Leveraging Multithreading To Read Large Files Faster In Go

The other day I was interviewing at one of the companies, and I was asked the following question, how can you count occurrences of a word in a 50gb file with 4gb of RAM. The trick is to not load the whole file into memory and keep processing each word as we keep on moving the pointer of the file. With this, we can easily process the whole file with a minimal amount of memory resources.

Now the followup question was how can we speed up this process using multithreading? The solution is we keep multiple pointers at different parts of the file and each thread reads chunks of the file concurrently.

Finally, the result can be combined.

This simply shows how the whole file will be divided. And the various pointers of the file. Let's say the file is 1GB huge. Each of 5 threads will process 200MB. The consecutive pointer will start reading from the byte of the last read byte of the previous pointer.

Implementation

When it comes to multithreading the easier option which comes to mind is go-routines. I will walk you through a program that reads a large text file and creates a dictionary of words.

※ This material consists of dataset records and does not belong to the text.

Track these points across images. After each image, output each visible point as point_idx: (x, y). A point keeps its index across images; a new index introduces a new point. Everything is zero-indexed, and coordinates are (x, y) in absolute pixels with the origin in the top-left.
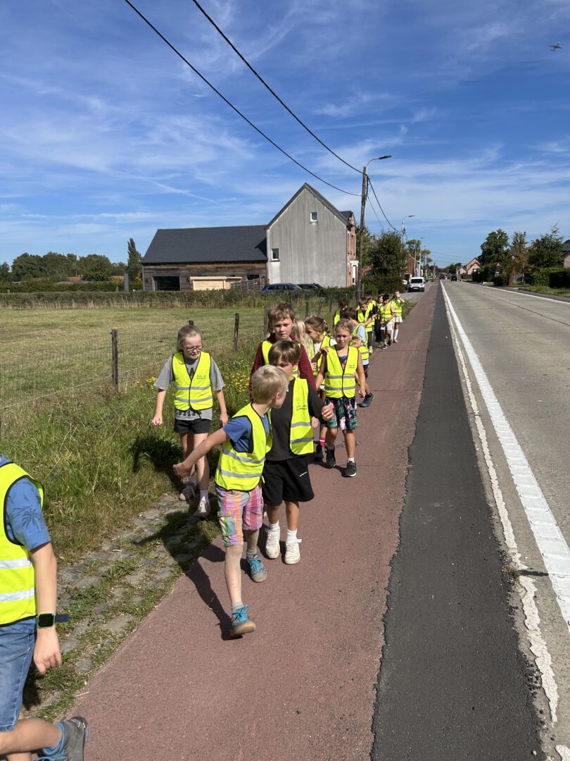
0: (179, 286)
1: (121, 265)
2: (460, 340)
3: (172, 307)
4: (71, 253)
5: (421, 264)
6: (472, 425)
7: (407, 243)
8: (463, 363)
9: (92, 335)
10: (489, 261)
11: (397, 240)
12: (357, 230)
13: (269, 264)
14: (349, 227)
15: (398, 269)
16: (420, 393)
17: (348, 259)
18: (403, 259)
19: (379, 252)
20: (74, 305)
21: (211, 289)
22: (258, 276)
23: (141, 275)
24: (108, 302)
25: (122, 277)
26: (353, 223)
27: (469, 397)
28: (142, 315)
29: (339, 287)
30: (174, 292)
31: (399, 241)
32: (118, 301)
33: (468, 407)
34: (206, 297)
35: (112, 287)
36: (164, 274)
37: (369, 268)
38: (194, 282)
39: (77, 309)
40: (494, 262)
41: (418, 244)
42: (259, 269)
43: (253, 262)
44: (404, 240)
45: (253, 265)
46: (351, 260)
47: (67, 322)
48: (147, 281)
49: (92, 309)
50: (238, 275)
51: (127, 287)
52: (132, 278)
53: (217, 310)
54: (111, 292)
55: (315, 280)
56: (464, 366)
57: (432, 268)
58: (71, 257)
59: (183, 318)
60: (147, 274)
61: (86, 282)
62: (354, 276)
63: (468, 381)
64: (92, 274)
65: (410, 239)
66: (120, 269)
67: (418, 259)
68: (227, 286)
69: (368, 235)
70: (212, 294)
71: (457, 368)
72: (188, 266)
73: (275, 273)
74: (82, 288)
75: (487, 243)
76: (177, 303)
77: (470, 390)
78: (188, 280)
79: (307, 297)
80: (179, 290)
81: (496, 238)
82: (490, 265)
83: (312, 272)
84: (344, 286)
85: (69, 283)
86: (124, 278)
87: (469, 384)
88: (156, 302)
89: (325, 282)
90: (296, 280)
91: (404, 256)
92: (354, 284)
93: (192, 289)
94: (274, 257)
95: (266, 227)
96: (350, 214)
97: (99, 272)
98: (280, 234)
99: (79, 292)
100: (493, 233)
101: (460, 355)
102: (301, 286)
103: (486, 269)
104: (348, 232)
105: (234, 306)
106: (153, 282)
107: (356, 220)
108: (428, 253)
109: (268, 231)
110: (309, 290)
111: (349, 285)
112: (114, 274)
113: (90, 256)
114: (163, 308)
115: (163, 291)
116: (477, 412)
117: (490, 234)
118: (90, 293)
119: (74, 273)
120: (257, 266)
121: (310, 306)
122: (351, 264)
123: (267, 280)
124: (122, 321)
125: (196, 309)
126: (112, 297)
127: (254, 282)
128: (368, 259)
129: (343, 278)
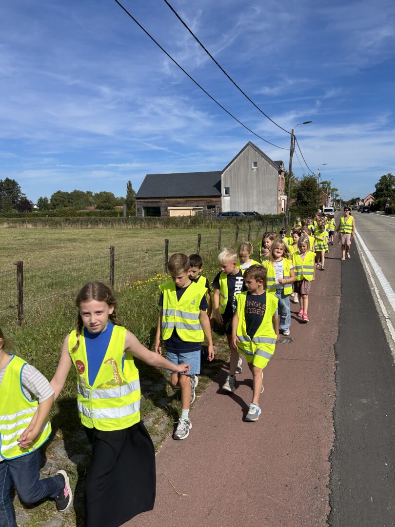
0: (160, 214)
1: (122, 198)
2: (365, 255)
3: (155, 228)
4: (89, 191)
5: (331, 198)
6: (384, 327)
7: (321, 183)
8: (370, 274)
9: (100, 247)
10: (381, 196)
11: (315, 181)
12: (286, 174)
13: (222, 198)
14: (280, 172)
15: (315, 202)
16: (339, 297)
17: (279, 195)
18: (318, 194)
19: (301, 189)
20: (89, 226)
21: (182, 216)
22: (214, 207)
23: (135, 205)
24: (112, 224)
25: (122, 207)
26: (283, 169)
27: (378, 302)
28: (134, 233)
29: (272, 214)
30: (157, 217)
31: (316, 182)
32: (119, 224)
33: (379, 310)
34: (179, 221)
35: (115, 214)
36: (150, 205)
37: (293, 201)
38: (170, 211)
39: (92, 228)
40: (385, 197)
41: (329, 184)
42: (216, 202)
43: (212, 197)
44: (319, 181)
45: (211, 199)
46: (281, 195)
47: (83, 238)
48: (138, 210)
49: (101, 228)
50: (200, 206)
51: (125, 214)
52: (129, 208)
53: (186, 231)
54: (114, 218)
55: (255, 209)
56: (371, 276)
57: (338, 201)
58: (89, 193)
59: (162, 236)
60: (139, 205)
61: (98, 210)
62: (283, 207)
63: (376, 289)
64: (102, 204)
65: (323, 180)
66: (121, 202)
67: (329, 194)
68: (193, 213)
69: (293, 178)
70: (182, 219)
71: (366, 278)
72: (167, 200)
73: (227, 205)
74: (96, 214)
75: (380, 184)
76: (158, 225)
77: (379, 297)
78: (166, 210)
79: (249, 221)
80: (160, 216)
81: (386, 180)
82: (382, 199)
83: (253, 203)
84: (276, 214)
85: (87, 211)
86: (123, 208)
87: (377, 291)
88: (144, 224)
89: (262, 211)
90: (241, 209)
91: (319, 192)
92: (283, 212)
93: (169, 215)
94: (226, 194)
95: (221, 173)
96: (281, 163)
97: (106, 204)
98: (231, 177)
99: (93, 217)
100: (385, 176)
101: (367, 267)
102: (245, 213)
103: (379, 202)
104: (279, 176)
105: (197, 227)
106: (143, 210)
107: (285, 167)
108: (336, 190)
109: (222, 175)
110: (251, 217)
111: (279, 213)
112: (117, 205)
113: (101, 192)
114: (149, 229)
115: (149, 217)
116: (387, 316)
117: (382, 177)
118: (100, 217)
119: (91, 204)
120: (214, 199)
121: (251, 227)
122: (281, 198)
123: (221, 209)
124: (121, 237)
125: (171, 230)
126: (115, 220)
127: (212, 211)
128: (293, 195)
129: (275, 208)
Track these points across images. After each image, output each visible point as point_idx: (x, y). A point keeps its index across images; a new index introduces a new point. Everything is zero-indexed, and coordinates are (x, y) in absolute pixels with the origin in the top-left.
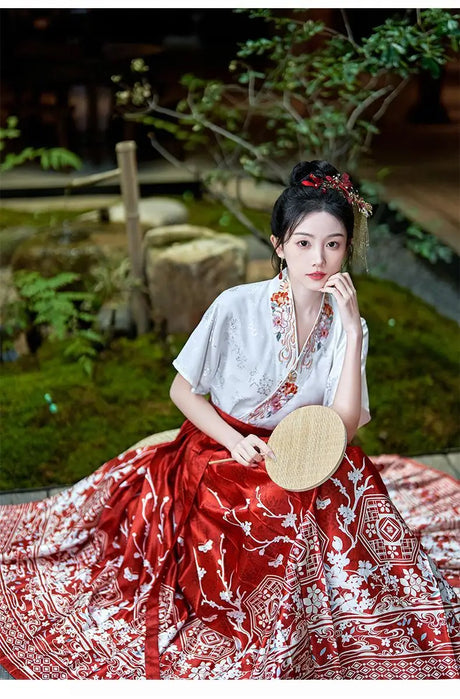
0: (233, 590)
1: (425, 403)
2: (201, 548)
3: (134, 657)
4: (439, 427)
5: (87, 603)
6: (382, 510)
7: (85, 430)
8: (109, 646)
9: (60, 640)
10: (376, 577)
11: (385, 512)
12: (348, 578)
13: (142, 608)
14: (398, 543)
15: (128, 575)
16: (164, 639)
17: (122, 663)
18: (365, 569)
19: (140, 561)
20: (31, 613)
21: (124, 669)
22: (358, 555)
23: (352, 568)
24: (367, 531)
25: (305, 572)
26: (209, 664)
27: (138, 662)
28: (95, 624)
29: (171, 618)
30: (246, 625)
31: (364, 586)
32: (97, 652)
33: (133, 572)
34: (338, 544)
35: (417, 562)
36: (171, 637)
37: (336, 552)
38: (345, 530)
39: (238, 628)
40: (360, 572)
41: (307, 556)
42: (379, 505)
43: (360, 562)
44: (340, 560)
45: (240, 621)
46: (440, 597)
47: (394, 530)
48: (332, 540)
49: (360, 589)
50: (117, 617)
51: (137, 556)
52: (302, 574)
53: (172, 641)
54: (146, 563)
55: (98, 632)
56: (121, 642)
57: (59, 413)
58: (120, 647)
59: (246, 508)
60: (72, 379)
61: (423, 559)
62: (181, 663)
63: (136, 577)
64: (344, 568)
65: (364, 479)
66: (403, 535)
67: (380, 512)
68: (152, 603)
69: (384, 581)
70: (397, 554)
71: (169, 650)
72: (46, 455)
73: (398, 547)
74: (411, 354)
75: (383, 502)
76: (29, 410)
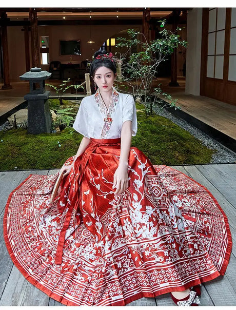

This program demonstrates reading a 1GB file using 5 go-routines with each thread reading 200MB each.

const mb = 1024 * 1024
const gb = 1024 * mb

func main() {
	// A waitgroup to wait for all go-routines to finish.
	wg := sync.WaitGroup{}

	// This channel is used to send every read word in various go-routines.
	channel := make(chan (string))

	// A dictionary which stores the count of unique words.
	dict := make(map[string]int64)

	// Done is a channel to signal the main thread that all the words have been
	// entered in the dictionary.
	done := make(chan (bool), 1)

	// Read all incoming words from the channel and add them to the dictionary.
	go func() {
		for s := range channel {
			dict[s]++
		}

		// Signal the main thread that all the words have entered the dictionary.
		done <- true
	}()

	// Current signifies the counter for bytes of the file.
	var current int64

	// Limit signifies the chunk size of file to be processed by every thread.
	var limit int64 = 500 * mb

	for i := 0; i < 2; i++ {
		wg.Add(1)

		go func() {
			read(current, limit, "gameofthrones.txt", channel)
			fmt.Printf("%d thread has been completed \n", i)
			wg.Done()
		}()

		// Increment the current by 1+(last byte read by previous thread).
		current += limit + 1
	}

	// Wait for all go routines to complete.
	wg.Wait()
	close(channel)

	// Wait for dictionary to process all the words.
	<-done
	close(done)
}

func read(offset int64, limit int64, fileName string, channel chan (string)) {
	file, err := os.Open(fileName)
	defer file.Close()

	if err != nil {
		panic(err)
	}

	// Move the pointer of the file to the start of designated chunk.
	file.Seek(offset, 0)
	reader := bufio.NewReader(file)

	// This block of code ensures that the start of chunk is a new word. If
	// a character is encountered at the given position it moves a few bytes till
	// the end of the word.
	if offset != 0 {
		_, err = reader.ReadBytes(' ')
		if err == io.EOF {
			fmt.Println("EOF")
			return
		}

		if err != nil {
			panic(err)
		}
	}

	var cummulativeSize int64
	for {
		// Break if read size has exceed the chunk size.
		if cummulativeSize > limit {
			break
		}

		b, err := reader.ReadBytes(' ')

		// Break if end of file is encountered.
		if err == io.EOF {
			break
		}

		if err != nil {
			panic(err)
		}

		cummulativeSize += int64(len(b))
		s := strings.TrimSpace(string(b))
		if s != "" {
			// Send the read word in the channel to enter into dictionary.
			channel <- s
		}
	}
}

Over here we also have to handle an edge case. What if the start of the chunk is not the start of a new word. Similarly what if the end of a chunk is not the end of the chunk.

We handle this by extending the end of the chunk till the end of the word and by moving the start of the consecutive chunk to the start of the next word.

We are using channels to unify all the words read by various threads into a single dictionary. A sync. Waitgroup can be used for synchronization of threads and ensure that all the threads have completed reading the file

Results

It was observed that the performance was doubled and the time required to process the 1GB file was halved concurrently as compared to doing it in a serial manner.

The reason that we did not get 5x performance i.e number of threads is that, although the goroutines are lightweight threads, the process of reading a file requires the resource of one whole os level CPU core. It has no sleep time. Hence on a dual-core system it effectively only doubles the performance of file processing.